**EXERCISE:** Count the lines in the records below that contain the string "instrument". Reply with the number alone.
** begin GIVEN RECORDS **
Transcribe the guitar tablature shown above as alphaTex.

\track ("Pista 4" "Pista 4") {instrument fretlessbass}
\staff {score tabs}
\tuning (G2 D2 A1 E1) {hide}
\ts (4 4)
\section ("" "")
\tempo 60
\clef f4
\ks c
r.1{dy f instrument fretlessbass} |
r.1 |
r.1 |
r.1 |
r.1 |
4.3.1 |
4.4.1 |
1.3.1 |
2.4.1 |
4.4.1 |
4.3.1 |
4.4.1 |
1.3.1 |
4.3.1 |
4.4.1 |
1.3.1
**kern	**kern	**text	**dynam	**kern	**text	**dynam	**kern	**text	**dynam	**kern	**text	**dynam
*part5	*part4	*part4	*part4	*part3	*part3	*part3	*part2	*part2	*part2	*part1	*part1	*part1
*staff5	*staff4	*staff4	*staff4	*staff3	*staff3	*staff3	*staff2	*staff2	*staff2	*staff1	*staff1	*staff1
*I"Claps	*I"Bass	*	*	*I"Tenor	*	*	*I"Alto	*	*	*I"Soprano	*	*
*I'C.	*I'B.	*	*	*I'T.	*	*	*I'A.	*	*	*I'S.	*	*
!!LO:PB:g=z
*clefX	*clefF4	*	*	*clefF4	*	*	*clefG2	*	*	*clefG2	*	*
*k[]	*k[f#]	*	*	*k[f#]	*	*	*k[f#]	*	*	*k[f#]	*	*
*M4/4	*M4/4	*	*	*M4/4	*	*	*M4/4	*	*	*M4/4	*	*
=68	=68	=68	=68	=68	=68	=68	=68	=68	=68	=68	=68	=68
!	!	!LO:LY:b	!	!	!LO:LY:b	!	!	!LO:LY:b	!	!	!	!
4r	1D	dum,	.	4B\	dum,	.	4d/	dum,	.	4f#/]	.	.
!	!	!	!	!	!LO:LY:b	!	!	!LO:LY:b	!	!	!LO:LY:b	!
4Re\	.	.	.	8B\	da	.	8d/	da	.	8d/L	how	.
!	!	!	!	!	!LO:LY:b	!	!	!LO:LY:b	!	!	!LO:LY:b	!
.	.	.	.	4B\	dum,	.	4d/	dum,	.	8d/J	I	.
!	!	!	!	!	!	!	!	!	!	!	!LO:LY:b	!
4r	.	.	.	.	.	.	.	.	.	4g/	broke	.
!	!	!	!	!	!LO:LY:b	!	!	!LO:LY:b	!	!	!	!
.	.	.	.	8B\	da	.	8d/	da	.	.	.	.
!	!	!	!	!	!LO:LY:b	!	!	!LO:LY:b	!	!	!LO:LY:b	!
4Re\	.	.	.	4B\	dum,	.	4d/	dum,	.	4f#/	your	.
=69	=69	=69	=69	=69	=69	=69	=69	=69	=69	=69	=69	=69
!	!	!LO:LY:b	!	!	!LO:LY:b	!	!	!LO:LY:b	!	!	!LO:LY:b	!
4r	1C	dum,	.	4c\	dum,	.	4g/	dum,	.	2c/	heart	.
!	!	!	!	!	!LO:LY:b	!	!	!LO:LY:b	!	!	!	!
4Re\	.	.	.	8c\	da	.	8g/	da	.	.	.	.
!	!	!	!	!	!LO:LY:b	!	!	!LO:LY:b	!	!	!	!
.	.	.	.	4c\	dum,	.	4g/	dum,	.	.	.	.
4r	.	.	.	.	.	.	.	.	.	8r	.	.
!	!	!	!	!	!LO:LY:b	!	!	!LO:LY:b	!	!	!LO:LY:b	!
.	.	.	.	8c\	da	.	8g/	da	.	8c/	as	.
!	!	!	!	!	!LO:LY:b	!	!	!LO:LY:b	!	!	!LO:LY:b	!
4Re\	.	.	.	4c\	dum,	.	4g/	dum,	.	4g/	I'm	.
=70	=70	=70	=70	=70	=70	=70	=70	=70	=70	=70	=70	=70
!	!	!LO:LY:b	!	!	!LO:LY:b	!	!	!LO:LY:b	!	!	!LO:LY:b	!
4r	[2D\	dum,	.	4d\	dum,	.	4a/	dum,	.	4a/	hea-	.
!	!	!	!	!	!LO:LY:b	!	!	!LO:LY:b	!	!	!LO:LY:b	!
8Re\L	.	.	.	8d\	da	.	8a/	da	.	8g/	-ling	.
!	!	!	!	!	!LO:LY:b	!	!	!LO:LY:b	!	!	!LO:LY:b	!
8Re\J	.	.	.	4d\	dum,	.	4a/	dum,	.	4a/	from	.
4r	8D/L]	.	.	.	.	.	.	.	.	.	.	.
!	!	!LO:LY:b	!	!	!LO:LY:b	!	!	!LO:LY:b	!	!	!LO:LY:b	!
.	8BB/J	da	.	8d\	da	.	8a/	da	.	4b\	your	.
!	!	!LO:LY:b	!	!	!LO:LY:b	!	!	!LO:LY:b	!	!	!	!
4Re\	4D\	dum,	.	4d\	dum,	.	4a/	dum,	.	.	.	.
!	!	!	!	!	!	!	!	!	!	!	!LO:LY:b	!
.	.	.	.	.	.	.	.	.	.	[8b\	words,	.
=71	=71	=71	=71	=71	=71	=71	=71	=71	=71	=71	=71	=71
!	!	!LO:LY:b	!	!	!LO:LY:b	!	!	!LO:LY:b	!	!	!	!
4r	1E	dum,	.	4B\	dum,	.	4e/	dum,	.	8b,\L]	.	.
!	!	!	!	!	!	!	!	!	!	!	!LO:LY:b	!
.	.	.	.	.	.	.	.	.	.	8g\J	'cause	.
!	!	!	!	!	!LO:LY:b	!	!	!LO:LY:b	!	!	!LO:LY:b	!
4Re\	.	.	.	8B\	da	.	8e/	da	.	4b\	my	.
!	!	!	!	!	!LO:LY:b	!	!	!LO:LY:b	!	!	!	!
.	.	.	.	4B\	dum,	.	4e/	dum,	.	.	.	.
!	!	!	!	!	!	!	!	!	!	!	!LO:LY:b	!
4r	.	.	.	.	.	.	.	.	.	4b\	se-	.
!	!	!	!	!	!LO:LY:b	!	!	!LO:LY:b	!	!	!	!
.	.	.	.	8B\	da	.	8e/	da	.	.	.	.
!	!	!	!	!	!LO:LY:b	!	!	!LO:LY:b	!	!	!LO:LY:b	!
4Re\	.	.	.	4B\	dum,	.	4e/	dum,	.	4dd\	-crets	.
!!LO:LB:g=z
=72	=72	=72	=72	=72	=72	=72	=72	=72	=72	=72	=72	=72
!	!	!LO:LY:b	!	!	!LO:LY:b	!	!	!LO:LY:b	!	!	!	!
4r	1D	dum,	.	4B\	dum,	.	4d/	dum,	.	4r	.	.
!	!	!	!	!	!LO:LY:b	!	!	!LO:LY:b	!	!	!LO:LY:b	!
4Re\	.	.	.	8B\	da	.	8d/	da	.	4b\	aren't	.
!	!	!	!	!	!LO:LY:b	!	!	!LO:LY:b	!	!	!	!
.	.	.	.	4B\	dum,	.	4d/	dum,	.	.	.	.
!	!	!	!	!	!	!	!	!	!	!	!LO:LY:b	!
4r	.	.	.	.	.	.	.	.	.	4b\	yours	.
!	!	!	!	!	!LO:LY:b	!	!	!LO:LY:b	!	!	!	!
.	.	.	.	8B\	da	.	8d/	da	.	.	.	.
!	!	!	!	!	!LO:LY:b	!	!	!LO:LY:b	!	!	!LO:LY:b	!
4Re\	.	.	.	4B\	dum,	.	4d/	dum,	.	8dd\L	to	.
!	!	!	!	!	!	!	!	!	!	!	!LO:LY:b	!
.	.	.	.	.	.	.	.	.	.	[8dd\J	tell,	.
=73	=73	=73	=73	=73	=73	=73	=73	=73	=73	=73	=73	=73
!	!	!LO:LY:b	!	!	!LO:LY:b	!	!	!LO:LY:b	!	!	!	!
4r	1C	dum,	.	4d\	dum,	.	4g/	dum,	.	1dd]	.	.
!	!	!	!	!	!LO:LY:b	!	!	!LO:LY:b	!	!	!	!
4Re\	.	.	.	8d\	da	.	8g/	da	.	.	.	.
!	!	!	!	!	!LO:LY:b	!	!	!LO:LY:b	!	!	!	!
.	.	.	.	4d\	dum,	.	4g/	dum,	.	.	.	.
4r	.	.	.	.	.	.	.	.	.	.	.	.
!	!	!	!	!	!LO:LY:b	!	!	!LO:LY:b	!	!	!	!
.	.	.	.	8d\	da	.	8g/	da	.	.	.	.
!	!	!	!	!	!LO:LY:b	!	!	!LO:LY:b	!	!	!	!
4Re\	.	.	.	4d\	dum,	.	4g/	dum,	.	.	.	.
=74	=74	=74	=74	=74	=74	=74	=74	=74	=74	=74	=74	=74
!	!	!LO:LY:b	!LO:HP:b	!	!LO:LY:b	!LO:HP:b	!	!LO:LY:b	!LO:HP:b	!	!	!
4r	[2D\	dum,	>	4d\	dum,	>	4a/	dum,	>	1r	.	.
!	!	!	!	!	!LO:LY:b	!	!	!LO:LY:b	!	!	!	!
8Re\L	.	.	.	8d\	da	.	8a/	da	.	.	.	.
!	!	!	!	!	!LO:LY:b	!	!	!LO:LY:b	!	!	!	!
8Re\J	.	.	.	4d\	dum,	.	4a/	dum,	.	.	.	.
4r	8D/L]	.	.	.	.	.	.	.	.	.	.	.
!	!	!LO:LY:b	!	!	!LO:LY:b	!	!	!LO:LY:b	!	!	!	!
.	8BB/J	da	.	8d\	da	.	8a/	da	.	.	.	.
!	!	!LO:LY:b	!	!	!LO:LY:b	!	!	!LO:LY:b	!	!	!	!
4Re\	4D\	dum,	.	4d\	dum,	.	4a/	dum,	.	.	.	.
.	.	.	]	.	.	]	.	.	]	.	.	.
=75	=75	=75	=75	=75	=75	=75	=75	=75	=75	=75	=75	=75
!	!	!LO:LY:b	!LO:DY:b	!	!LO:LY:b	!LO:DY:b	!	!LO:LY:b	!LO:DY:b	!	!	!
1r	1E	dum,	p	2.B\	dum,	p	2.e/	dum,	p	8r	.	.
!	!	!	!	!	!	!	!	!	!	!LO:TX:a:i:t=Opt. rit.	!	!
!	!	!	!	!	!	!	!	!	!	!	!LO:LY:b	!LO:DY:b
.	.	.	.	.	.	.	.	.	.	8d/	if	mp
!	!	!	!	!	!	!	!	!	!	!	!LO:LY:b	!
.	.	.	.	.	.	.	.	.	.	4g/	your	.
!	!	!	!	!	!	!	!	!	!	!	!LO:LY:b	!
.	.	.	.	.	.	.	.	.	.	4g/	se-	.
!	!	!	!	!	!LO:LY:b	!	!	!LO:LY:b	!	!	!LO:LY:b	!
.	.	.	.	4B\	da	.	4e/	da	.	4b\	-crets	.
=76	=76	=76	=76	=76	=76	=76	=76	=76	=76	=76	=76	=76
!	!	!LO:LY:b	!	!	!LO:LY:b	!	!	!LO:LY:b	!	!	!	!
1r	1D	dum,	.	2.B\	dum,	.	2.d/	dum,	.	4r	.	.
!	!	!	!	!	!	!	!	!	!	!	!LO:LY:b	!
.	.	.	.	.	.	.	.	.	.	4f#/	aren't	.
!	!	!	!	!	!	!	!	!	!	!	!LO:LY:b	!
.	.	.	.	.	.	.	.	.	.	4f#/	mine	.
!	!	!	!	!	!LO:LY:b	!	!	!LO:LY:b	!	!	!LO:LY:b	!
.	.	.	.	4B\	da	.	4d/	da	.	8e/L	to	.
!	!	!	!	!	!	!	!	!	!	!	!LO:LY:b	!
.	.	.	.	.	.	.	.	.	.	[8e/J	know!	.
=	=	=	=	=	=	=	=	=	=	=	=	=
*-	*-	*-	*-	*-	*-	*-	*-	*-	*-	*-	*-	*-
** end GIVEN RECORDS **
**EXERCISE RESULT:** 2